Farm’s future hangs in the balance

Maria Swartz stands among the vegetable packing crates at Vorentoe Boerdery.

Kuils River’s last vegetable farm could close as early as next year if the drought doesn’t break soon, and it won’t be the only one, warns its owner, who says another dry winter will spell job losses, food-price hikes and farm closures.

Vorentoe Boerdery owner, Johannes Visser, said the farm is “right on the urban edge”, surrounded by malls and gated estates that have come to characterise the mushrooming suburbia north of the city. Much of the remaining agricultural land in the area is under vines.

Once-sprawling farmlands have been snatched up by developers. According to Langverwacht councillor Roelof Mare, the area once had about 25 farms; now there are less than half that number.

“We’ve got two pieces of land. Across the road we’ve got 25 to 35 hectares,” Mr Visser said.

“If we want to rezone this property for residential use, we would be allowed to do it. There is a possibility of that in the next few years.”

According to Mr Visser, what’s happening in South Africa is happening the world over – as populations increase and agricultural land is converted into homes, farming changes.

“Other countries are exploring hydroponics and hot houses. Holland is about as big as a quarter of the Free State but they produce masses of vegetables. The problem is not land, the problem is water.”

It’s water that will determine Vorentoe Boerdery’s immediate future: the drought has hit the farm hard. Potable water for farming was cut by 30 and later 40 percent this year, Mr Visser said. “We planted only about half of what we did last summer.”

He’s relieved he did not need to let go of his 120 permanent employees, but he has been unable to hire any seasonal workers.

“We’ve been on this farm for 35 years, and we’ve never experienced something like this,” he said.

But he fears worse could come, if the city has another warm, dry summer, like it has had for the past two years.

“Last winter, the rainfall was far below normal. We had two bad winters. For vegetable farming, you need the right amount of water and the right quality or the vegetables won’t grow well. The quality of the ground water at the moment is very bracken, and it is getting worse. I don’t know why. Perhaps there are too many boreholes in the residential areas.”

Mr Visser said farms get their water from big dams which need cold and rainy winters to fill up. The dams, Mr Visser said, fill up with melting snow from the mountains as well as the rain.

“We’ve got a crisis,” he said. “The real disaster will be next summer. If we have the same warm, dry winter as the last two winters, then next summer will be the real disaster. If, after this winter, the dams are still only 50 or 60 percent full, then the City will have to stop supplying the farms with water and keep it for drinking water.

“If we don’t get water next year, we will have to close the farm,” Mr Visser said. And many other farms will likely do the same.

“People will lose their jobs and vegetable prices will go through the roof because they will have to be bought from up country but what can I do?
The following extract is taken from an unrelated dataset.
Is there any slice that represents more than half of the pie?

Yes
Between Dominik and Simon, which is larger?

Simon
“I can’t make it rain. Nature can be cruel. I’m 57 and I have never experienced something like this. And there are still people walking around not knowing there is a crisis.”

Mayor Patricia de Lille, at a media briefing last month, said the dam levels were at 33 percent which means there is only about 100 days of drinking water left.
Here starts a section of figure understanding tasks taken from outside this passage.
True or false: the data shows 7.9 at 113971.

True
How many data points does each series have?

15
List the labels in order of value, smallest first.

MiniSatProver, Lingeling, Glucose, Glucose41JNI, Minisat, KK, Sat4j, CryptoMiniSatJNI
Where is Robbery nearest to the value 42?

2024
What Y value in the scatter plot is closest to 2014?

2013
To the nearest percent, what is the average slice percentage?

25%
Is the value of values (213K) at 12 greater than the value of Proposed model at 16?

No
“With the last 10 percent of a dam’s water mostly not being usable, dam levels are effectively at 23 percent,” she said. “At the current draw-down rate, and with dam levels at an effective 23 percent, we could be looking at approximately 121 days of usable water left.”

Ms De Lille said the City had contingency plans should the drought continue for another winter. These include pumping winter water from the Berg River into Voelvlei Dam, extraction from the Table Mountain Group Aquifer, water reuse and desalination.

“Cape Town lies in a water-scarce region and climate change projections have seen lower-than-average rainfall in the past two winter seasons. The rainfall recorded at our Table Mountain and Steenbras gauge sites during 2015 and 2016 was among the lowest on our record of some 100 years,” she said.

And if the rain continues to stay away, water restrictions will become even more stringent. “If we should get to between 15 to 20 percent storage levels in the dams, we will increase the water restrictions measures and decrease water pressures in the network. At between 10 to 15 percent storage levels in the dams, we will implement intermittent supply in some areas, with stringent restriction measures.

“At below 10 percent storage levels in the dams, we will be providing a ‘lifeline’ water supply, which would involve minimal supply pressures, intermittent supply, and very stringent restriction measures,” she said.